((

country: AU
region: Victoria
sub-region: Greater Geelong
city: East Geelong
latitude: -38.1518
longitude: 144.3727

))
((

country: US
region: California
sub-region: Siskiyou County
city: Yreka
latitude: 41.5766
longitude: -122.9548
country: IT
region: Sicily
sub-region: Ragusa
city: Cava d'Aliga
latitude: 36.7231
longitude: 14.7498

))

Copy the data from the line containing "country: AU" through the line containing "longitude: 144.3727" without any changes.

country: AU
region: Victoria
sub-region: Greater Geelong
city: East Geelong
latitude: -38.1518
longitude: 144.3727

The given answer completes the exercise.